# TASK
Where in the data below does the word "Xbox" appear? Copy each line that holds it.

[Saved entries]
□ □ □

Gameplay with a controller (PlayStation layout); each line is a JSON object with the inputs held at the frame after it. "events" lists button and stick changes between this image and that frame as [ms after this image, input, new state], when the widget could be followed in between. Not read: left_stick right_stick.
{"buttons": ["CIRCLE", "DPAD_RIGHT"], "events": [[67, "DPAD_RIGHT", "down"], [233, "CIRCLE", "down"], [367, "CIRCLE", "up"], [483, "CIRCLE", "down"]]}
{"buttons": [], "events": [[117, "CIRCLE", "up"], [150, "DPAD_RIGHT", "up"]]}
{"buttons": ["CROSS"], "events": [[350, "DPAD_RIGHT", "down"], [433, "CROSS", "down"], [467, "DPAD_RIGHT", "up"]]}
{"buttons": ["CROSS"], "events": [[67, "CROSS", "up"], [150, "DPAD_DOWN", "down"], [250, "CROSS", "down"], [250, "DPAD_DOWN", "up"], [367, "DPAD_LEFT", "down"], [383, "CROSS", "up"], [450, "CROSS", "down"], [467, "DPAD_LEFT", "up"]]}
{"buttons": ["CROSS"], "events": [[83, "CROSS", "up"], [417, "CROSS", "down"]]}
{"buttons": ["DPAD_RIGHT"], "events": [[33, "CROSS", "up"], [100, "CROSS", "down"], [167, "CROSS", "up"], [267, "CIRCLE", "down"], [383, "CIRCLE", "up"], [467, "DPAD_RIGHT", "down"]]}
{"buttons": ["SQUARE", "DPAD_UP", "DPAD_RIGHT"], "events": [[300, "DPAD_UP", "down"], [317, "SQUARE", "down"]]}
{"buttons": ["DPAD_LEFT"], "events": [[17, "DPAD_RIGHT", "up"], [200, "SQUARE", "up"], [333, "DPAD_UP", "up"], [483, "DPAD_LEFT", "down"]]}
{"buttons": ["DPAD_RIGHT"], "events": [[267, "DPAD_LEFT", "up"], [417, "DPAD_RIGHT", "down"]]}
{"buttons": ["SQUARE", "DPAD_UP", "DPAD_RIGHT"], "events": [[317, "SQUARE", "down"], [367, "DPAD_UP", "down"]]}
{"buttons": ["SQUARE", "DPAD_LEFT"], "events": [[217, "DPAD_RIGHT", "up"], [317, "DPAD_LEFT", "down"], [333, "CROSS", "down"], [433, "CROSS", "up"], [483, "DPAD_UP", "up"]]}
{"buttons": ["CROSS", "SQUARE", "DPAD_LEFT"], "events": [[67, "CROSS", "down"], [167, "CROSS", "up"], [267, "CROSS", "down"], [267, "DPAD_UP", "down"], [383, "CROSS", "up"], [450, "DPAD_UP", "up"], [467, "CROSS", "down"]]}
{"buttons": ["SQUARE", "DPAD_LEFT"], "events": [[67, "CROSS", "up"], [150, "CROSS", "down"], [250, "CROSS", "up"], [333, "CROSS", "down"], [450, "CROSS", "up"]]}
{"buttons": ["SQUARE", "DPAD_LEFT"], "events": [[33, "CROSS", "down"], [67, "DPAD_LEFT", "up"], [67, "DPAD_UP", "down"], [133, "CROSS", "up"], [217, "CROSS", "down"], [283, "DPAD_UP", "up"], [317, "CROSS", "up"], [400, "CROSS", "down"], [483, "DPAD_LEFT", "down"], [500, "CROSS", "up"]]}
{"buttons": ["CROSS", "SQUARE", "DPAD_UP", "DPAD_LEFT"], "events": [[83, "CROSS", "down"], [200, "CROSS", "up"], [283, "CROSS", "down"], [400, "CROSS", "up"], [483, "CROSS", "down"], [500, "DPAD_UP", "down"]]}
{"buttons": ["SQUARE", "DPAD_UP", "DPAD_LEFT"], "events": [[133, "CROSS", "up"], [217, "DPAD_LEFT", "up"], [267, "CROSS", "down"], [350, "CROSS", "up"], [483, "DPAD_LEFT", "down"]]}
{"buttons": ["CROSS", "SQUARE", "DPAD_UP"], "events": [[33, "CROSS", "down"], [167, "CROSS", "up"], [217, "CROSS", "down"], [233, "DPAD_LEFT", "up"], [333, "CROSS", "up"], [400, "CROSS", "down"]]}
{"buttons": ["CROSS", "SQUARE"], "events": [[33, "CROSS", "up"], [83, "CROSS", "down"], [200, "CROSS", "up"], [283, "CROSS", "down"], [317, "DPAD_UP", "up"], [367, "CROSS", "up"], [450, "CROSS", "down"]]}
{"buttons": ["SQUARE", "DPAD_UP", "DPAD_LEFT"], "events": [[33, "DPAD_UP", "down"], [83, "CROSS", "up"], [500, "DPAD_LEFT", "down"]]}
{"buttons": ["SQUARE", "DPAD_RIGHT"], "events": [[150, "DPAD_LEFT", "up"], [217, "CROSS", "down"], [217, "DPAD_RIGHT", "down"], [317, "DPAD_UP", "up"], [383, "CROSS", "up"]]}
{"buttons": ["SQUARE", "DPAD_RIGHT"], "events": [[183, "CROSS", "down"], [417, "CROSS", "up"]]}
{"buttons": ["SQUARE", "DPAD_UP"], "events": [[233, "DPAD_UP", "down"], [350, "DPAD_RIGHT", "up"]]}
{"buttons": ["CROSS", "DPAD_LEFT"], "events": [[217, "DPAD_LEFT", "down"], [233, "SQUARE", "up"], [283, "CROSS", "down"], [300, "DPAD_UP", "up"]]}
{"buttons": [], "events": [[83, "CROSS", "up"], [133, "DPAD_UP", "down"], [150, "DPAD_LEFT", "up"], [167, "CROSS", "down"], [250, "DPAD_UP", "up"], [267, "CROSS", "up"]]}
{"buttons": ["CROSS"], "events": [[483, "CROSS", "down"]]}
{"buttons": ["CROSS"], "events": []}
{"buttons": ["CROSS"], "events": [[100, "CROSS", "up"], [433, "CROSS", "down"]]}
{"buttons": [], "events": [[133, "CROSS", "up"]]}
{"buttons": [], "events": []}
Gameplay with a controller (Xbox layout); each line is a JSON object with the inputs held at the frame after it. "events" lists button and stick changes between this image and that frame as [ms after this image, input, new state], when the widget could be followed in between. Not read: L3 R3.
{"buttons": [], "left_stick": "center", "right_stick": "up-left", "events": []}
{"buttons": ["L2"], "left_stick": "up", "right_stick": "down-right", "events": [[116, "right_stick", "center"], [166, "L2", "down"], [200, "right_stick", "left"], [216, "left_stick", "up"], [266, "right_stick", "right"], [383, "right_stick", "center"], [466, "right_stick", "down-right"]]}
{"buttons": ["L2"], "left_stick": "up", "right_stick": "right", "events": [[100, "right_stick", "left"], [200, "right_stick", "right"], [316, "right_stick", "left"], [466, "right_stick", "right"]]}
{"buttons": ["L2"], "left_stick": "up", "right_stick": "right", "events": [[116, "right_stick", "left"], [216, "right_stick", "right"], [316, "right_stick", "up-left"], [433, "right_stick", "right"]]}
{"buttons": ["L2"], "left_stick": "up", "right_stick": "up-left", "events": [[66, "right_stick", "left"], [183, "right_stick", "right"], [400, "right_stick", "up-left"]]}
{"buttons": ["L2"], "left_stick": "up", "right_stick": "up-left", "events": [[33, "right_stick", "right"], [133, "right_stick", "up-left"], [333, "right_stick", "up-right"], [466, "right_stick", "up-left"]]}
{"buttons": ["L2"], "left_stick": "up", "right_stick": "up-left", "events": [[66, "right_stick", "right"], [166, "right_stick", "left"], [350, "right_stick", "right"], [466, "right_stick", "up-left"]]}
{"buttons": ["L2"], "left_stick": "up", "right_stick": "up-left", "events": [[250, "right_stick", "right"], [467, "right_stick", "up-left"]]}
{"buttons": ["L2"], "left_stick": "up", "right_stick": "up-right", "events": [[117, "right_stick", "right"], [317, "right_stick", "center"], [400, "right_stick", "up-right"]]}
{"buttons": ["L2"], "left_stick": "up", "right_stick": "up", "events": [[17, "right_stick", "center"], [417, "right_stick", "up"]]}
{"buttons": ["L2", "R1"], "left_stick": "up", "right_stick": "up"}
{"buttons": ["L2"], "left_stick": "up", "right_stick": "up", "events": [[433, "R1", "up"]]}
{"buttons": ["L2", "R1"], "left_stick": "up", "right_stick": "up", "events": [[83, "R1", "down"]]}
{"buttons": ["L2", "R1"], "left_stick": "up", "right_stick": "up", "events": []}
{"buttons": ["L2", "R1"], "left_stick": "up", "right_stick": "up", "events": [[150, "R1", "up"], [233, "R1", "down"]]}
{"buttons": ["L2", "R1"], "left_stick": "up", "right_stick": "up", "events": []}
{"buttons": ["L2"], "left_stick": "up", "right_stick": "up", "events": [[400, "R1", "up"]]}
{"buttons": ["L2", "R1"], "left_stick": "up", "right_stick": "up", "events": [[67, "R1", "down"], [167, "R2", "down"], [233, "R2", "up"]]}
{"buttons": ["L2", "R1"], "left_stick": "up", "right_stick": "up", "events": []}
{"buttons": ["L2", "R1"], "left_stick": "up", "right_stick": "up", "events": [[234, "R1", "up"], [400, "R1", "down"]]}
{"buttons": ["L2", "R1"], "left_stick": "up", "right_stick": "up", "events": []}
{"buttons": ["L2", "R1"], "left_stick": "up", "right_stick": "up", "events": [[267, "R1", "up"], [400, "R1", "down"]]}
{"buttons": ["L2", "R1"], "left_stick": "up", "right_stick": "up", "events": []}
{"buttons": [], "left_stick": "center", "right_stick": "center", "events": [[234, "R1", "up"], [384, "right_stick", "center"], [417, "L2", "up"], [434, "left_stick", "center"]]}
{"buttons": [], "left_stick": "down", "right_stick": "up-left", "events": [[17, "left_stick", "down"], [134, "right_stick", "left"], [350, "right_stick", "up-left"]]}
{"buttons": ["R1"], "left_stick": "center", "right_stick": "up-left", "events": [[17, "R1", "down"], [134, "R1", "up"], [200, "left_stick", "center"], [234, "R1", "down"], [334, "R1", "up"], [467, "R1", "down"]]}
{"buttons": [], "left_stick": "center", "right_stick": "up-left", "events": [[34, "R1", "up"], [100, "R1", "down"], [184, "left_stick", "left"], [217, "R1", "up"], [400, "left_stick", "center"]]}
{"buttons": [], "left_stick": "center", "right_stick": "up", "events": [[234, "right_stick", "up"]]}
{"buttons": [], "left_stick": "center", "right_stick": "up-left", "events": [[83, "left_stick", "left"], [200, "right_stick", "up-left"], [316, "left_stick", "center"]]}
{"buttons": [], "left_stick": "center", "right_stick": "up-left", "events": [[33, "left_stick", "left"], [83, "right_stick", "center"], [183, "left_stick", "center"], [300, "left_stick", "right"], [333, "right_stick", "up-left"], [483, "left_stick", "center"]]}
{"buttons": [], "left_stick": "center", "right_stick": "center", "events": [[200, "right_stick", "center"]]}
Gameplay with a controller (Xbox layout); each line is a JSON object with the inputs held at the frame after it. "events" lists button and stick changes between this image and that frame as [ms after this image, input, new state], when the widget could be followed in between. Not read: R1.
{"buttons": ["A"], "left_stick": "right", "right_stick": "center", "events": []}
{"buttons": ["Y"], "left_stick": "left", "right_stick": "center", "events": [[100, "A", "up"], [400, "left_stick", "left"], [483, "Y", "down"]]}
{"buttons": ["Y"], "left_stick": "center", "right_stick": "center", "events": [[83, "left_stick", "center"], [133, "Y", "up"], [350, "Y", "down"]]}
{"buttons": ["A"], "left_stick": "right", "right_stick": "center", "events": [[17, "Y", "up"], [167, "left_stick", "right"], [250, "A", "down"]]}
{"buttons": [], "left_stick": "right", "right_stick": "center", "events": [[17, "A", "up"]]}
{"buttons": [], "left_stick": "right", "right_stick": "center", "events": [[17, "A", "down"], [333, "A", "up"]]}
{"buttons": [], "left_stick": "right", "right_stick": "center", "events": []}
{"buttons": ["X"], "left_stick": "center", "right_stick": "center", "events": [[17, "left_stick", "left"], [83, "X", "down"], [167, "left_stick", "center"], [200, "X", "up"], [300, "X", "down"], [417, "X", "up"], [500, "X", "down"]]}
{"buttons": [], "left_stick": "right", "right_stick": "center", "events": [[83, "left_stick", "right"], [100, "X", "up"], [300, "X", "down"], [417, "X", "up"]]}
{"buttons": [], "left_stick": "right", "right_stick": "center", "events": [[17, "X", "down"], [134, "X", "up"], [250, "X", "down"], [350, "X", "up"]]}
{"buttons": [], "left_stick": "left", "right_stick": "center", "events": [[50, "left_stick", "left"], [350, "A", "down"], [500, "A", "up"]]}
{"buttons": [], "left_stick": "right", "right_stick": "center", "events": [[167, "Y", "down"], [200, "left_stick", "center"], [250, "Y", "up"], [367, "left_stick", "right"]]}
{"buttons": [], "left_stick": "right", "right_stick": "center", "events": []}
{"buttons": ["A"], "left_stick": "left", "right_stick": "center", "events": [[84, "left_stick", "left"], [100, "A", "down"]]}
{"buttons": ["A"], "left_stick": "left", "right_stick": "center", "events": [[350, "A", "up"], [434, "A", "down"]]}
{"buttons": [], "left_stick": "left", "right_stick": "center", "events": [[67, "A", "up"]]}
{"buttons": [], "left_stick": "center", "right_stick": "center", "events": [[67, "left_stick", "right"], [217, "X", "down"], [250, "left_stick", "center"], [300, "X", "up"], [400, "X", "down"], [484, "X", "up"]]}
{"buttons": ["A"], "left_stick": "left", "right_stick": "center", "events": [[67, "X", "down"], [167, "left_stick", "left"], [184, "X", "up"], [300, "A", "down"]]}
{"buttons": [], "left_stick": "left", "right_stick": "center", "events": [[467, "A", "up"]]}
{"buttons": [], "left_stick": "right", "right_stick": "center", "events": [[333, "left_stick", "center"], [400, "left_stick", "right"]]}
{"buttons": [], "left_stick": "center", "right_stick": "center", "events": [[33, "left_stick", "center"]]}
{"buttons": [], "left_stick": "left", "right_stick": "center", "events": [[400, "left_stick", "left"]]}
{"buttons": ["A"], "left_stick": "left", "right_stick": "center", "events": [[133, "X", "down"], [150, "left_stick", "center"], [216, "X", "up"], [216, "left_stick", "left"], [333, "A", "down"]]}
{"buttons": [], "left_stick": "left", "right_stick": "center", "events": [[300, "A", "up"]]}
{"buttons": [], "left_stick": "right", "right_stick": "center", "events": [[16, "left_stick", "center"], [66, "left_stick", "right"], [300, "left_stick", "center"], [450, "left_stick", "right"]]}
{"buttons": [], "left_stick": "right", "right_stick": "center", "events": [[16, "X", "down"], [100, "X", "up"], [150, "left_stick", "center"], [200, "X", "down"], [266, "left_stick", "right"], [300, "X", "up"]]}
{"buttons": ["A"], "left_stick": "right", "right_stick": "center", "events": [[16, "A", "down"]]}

□ □ □

# SOLUTION
Gameplay with a controller (Xbox layout); each line is a JSON object with the inputs held at the frame after it. "events" lists button and stick changes between this image and that frame as [ms after this image, input, new state], when the widget could be followed in between. Not read: L3 R3.
Gameplay with a controller (Xbox layout); each line is a JSON object with the inputs held at the frame after it. "events" lists button and stick changes between this image and that frame as [ms after this image, input, new state], when the widget could be followed in between. Not read: R1.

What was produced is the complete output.